I am trying to prove the following: Let $T$ be a stopping time bounded by $c$, and let $(X_n)$ be a martingale, then $E(X_T)=E(X_0)$.
Here is what I did: $\int X_{T}dP=\int\sum_{n=0}^{c}X_n\mathbb{1}_{T=n}dP=\sum_{n=0}^{c}\int_{(T=n)}X_ndP=\sum_{n=0}^{c}\int_{(T=n)}E(X_c|F_n)dP=\sum_{n=0}^{c}\int_{(T=n)}X_cdP=\sum_{n=0}^{c}\int X_{c}\mathbb{1}_{T=n}dP=\int X_{c}dP=\int E(X_c|F_0)dP=\int X_0dP$.

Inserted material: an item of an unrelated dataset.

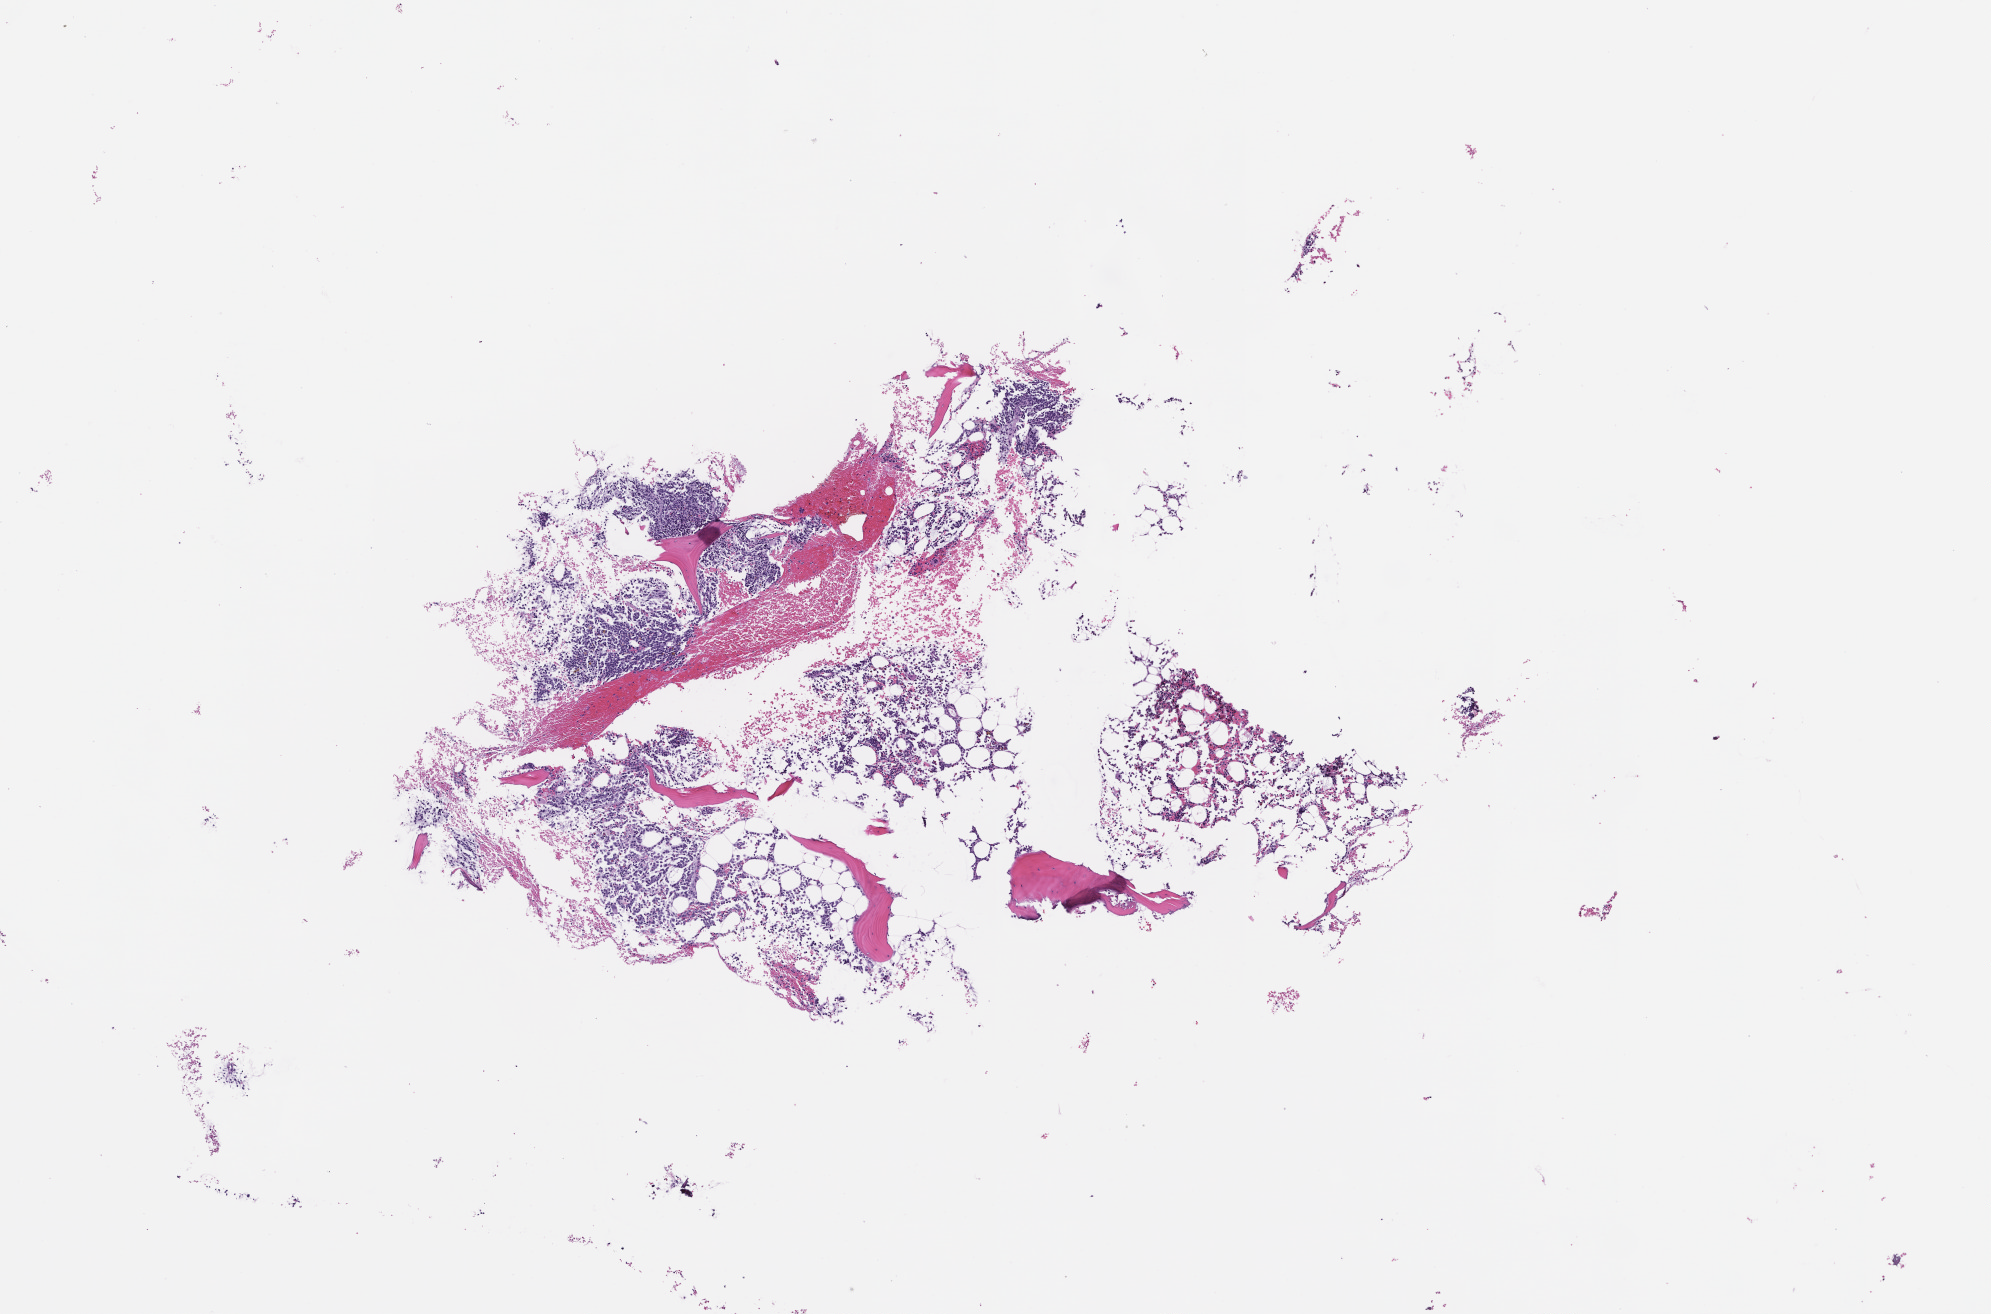
Whole-slide image, H&E stain, a low-resolution overview of the entire scanned area, about 8.0 x 5.3 mm; formalin-fixed paraffin-embedded section; site: bone marrow; collected at baseline (before treatment). Male patient.
* this section: primary tumour tissue
* diagnosis: Plasma Cell Myeloma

Is everything alright here? I know $E(X_c|F_0)$ is $F_0$ measurable, whereas $X_c$ is not, have I written everything correctly?
Thanks for your time.
Yes, it is indeed correct. Maybe the step $$\mathbb E\left[\mathbb E[X_c\mid\mathcal F_n]\mathbb 1_{\{T=n\} }\right]=\mathbb E\left[X_c\mathbb 1_{\{T=n\} } \right]$$ could be justified by the fact that $T$ is a stopping time (after all, it seems it is the unique place where we need $T$ to be a stopping time).